Even in a lot of those cases, though, even when human error is somehow involved, there needs to be some vulnerability within the software that can allow the security breach to take place.
Dropbox fell victim to the “human error exacerbates vulnerability” issue a few weeks ago. During a code update, the online storage service provider encountered a bug that disabled passwords for several hours. This exposed data belonging to Dropbox’s estimated 25 million customers for several hours.
One day after discovering the bug that led to the Dropbox customer data breach, Dropbox CTO and Founder Arash Ferdowsi owned up to the issue in his blog. He wrote, “This should never have happened. We are scrutinizing our controls and we will be implementing additional safeguards to prevent this from happening again.”
While on the surface Ferdowski’s comments seem like an admission of blame on behalf of the company, they miss an obvious point – this upgrade never should have seen the light of day with that bug in place. What’s more, in saying the company will “scrutinize our controls”, it appears that sufficient steps were not taken to ensure the structural quality of the code prior to deployment. Once again, the software is being blamed rather than the lack of sufficient application assessment.
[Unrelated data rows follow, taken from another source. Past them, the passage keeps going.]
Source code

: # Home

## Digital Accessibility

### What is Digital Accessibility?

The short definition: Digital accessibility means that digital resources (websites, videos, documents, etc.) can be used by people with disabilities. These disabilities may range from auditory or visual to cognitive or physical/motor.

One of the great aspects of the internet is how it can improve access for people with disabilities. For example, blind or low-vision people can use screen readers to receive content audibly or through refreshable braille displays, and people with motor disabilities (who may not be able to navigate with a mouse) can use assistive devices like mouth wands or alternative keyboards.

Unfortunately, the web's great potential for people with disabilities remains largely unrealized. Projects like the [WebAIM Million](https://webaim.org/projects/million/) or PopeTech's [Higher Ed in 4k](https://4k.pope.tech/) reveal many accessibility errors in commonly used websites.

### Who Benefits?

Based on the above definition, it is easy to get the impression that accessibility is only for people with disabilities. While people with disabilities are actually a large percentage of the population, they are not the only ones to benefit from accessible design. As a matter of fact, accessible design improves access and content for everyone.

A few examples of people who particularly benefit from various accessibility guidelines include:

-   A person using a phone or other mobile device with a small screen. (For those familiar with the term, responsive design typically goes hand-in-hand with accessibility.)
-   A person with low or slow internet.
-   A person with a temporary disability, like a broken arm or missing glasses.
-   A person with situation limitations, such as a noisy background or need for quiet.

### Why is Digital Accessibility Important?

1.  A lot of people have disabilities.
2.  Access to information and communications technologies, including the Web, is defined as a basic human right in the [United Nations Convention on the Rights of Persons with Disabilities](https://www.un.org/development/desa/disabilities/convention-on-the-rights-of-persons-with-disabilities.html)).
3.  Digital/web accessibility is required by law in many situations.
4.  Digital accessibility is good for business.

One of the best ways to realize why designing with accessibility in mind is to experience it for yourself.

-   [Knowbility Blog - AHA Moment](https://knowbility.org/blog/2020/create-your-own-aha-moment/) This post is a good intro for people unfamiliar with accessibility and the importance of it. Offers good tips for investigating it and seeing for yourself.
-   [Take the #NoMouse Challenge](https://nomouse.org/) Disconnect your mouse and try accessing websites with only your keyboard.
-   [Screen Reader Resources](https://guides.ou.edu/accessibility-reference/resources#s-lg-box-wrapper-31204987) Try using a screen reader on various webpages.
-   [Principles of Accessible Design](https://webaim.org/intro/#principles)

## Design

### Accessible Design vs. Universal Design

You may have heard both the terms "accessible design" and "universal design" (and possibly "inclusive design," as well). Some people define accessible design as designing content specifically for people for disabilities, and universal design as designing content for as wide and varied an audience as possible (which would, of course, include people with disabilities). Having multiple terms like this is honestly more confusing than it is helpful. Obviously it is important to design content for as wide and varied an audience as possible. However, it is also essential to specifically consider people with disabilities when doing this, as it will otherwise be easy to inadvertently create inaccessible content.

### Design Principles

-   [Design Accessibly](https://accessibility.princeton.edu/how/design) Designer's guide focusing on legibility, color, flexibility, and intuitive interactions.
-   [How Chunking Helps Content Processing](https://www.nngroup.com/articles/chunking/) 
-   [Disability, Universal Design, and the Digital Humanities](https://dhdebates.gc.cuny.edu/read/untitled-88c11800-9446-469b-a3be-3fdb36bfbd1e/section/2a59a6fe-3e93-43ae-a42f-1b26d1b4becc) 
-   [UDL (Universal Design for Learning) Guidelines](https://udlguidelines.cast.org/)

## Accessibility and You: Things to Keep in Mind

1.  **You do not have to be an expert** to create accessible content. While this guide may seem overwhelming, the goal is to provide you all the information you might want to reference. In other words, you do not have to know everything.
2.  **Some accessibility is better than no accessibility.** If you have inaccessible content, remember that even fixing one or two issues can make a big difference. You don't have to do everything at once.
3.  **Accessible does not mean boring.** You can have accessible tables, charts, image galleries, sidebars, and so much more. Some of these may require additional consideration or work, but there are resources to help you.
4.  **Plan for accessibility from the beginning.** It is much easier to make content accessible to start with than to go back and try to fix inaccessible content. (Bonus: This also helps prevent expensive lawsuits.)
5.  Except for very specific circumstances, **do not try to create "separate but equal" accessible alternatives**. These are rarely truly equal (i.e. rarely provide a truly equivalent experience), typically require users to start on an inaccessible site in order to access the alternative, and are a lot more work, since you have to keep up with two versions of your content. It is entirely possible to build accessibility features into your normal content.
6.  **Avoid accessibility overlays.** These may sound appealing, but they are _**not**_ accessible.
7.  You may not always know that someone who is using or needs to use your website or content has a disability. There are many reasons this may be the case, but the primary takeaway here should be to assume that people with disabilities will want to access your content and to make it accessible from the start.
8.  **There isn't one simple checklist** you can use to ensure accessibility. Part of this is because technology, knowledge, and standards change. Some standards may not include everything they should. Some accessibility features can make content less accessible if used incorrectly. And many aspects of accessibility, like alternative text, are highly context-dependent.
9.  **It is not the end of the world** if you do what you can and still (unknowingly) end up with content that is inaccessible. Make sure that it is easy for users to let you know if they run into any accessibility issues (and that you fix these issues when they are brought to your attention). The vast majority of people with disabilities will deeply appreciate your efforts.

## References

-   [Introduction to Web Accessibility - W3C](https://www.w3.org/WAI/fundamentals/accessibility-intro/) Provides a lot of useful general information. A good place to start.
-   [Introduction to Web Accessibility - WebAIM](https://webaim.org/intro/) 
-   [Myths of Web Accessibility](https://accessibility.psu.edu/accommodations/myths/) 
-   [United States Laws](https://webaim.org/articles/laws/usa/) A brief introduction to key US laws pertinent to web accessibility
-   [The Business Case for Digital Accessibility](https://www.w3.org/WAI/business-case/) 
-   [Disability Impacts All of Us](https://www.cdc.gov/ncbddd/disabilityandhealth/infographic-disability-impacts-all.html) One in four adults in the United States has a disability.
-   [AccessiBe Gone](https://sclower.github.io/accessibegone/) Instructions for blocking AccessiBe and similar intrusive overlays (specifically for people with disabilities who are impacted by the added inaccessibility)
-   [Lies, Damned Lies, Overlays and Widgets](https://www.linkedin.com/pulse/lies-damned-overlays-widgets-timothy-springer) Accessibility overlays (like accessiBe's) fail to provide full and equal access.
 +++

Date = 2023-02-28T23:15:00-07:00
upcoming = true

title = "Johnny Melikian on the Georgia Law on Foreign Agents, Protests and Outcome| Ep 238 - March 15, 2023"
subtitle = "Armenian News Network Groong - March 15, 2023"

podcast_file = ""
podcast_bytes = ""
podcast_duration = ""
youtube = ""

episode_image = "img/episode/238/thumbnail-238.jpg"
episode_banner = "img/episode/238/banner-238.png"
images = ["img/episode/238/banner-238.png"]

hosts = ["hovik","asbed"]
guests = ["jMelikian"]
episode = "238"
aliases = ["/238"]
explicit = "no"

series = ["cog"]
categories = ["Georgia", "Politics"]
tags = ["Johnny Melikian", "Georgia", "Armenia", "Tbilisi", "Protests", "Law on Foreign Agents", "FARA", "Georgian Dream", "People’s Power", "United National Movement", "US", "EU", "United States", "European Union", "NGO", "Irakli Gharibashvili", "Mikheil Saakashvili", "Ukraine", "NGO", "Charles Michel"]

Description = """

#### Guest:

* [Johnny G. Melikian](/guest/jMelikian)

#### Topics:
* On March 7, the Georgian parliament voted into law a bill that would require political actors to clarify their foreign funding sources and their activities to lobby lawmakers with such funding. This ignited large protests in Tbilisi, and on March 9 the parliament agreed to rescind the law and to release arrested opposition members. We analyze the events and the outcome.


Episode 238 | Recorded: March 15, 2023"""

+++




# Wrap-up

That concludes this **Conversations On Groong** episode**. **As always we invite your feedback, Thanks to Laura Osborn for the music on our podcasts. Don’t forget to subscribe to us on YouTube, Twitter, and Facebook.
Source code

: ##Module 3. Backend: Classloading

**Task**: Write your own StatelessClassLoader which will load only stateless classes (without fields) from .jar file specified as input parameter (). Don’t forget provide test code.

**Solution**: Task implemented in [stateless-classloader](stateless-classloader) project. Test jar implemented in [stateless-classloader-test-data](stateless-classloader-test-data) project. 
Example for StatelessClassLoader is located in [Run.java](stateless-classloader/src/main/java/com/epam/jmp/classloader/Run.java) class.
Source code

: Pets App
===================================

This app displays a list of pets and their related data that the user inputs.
It does not matter if a bug is introduced during an upgrade or if it is a latent vulnerability in existing legacy code; it is still the company’s responsibility to know about it before it affects its customers.
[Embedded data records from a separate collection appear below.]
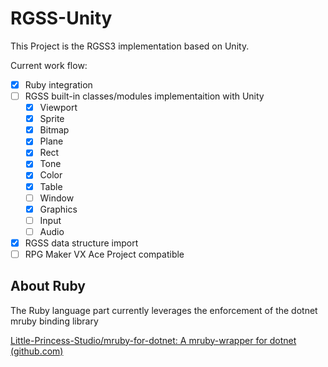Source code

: # RGSS-Unity

This Project is the RGSS3 implementation based on Unity.

Current work flow:

* [X] Ruby integration
* [ ] RGSS built-in classes/modules implementaition with Unity
  * [X] Viewport
  * [X] Sprite
  * [X] Bitmap
  * [X] Plane
  * [X] Rect
  * [X] Tone
  * [X] Color
  * [X] Table
  * [ ] Window
  * [X] Graphics
  * [ ] Input
  * [ ] Audio
* [X] RGSS data structure import
* [ ] RPG Maker VX Ace Project compatible

## About Ruby

The Ruby language part currently leverages the enforcement of the dotnet mruby binding library

[Little-Princess-Studio/mruby-for-dotnet: A mruby-wrapper for dotnet (github.com)](https://github.com/Little-Princess-Studio/mruby-for-dotnet)
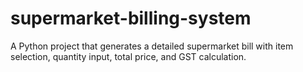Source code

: # supermarket-billing-system
A Python project that generates a detailed supermarket bill with item selection, quantity input, total price, and GST calculation.
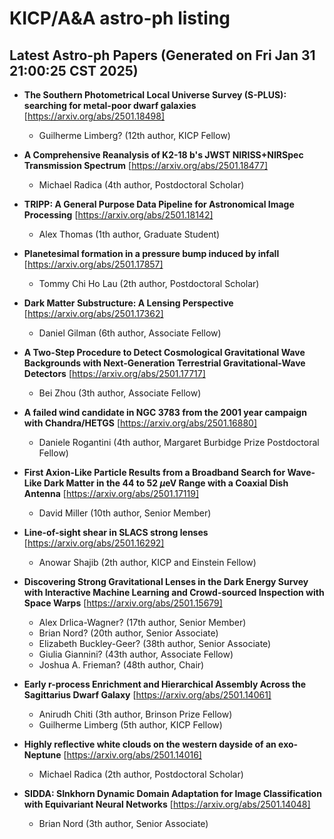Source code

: # KICP/A&A astro-ph listing

## Latest Astro-ph Papers (Generated on Fri Jan 31 21:00:25 CST 2025)

- **The Southern Photometrical Local Universe Survey (S-PLUS): searching for metal-poor dwarf galaxies**
[https://arxiv.org/abs/2501.18498]
  + Guilherme Limberg? (12th author, KICP Fellow)

- **A Comprehensive Reanalysis of K2-18 b's JWST NIRISS+NIRSpec Transmission Spectrum**
[https://arxiv.org/abs/2501.18477]
  + Michael Radica (4th author, Postdoctoral Scholar)

- **TRIPP: A General Purpose Data Pipeline for Astronomical Image Processing**
[https://arxiv.org/abs/2501.18142]
  + Alex Thomas (1th author, Graduate Student)

- **Planetesimal formation in a pressure bump induced by infall**
[https://arxiv.org/abs/2501.17857]
  + Tommy Chi Ho Lau (2th author, Postdoctoral Scholar)

- **Dark Matter Substructure: A Lensing Perspective**
[https://arxiv.org/abs/2501.17362]
  + Daniel Gilman (6th author, Associate Fellow)

- **A Two-Step Procedure to Detect Cosmological Gravitational Wave Backgrounds with Next-Generation Terrestrial Gravitational-Wave Detectors**
[https://arxiv.org/abs/2501.17717]
  + Bei Zhou (3th author, Associate Fellow)

- **A failed wind candidate in NGC 3783 from the 2001 year campaign with Chandra/HETGS**
[https://arxiv.org/abs/2501.16880]
  + Daniele Rogantini (4th author, Margaret Burbidge Prize Postdoctoral Fellow)

- **First Axion-Like Particle Results from a Broadband Search for Wave-Like Dark Matter in the 44 to 52 $\mu$eV Range with a Coaxial Dish Antenna**
[https://arxiv.org/abs/2501.17119]
  + David Miller (10th author, Senior Member)

- **Line-of-sight shear in SLACS strong lenses**
[https://arxiv.org/abs/2501.16292]
  + Anowar Shajib (2th author, KICP and Einstein Fellow)

- **Discovering Strong Gravitational Lenses in the Dark Energy Survey with Interactive Machine Learning and Crowd-sourced Inspection with Space Warps**
[https://arxiv.org/abs/2501.15679]
  + Alex Drlica-Wagner? (17th author, Senior Member)
  + Brian Nord? (20th author, Senior Associate)
  + Elizabeth Buckley-Geer? (38th author, Senior Associate)
  + Giulia Giannini? (43th author, Associate Fellow)
  + Joshua A. Frieman? (48th author, Chair)

- **Early r-process Enrichment and Hierarchical Assembly Across the Sagittarius Dwarf Galaxy**
[https://arxiv.org/abs/2501.14061]
  + Anirudh Chiti (3th author, Brinson Prize Fellow)
  + Guilherme Limberg (5th author, KICP Fellow)

- **Highly reflective white clouds on the western dayside of an exo-Neptune**
[https://arxiv.org/abs/2501.14016]
  + Michael Radica (2th author, Postdoctoral Scholar)

- **SIDDA: SInkhorn Dynamic Domain Adaptation for Image Classification with Equivariant Neural Networks**
[https://arxiv.org/abs/2501.14048]
  + Brian Nord (3th author, Senior Associate)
The Dropbox exposure is just more evidence that companies need to improve how they go about ensuring the structural quality of their software – whether they’ve written the software themselves or they are customizing or upgrading existing software.
Ignoring the problem and just hoping that the software won’t fail or expose sensitive information should not be an option. Companies should be held to a much higher degree of responsibility than that.
Unfortunately, among those companies that do subscribe to the belief that they are ultimately responsible for all that happens with their systems, too many continue to try and assess their software manually. But application software of today is extremely complex; studies have shown the typical application includes approximately 400,000 lines of code, of which there are on average 100 lines that include errors. Trying to find those 100 errors in 400,000 lines of code (0.025% or one-fourth of one-tenth of one percent) by manual means is not only time consuming and expensive, but also horribly ineffective.
Companies that truly want to own all that happens with or because of their software need to focus on an automated approach to application assessment. Only by using some form of automated structural analysis will a company have an optimal chance of finding all the flaws in its software before they become public.
Any company that doesn’t perform a thorough structural assessment of their application software is gambling with it and it will only be a matter of time until it, too, “drops the ball.”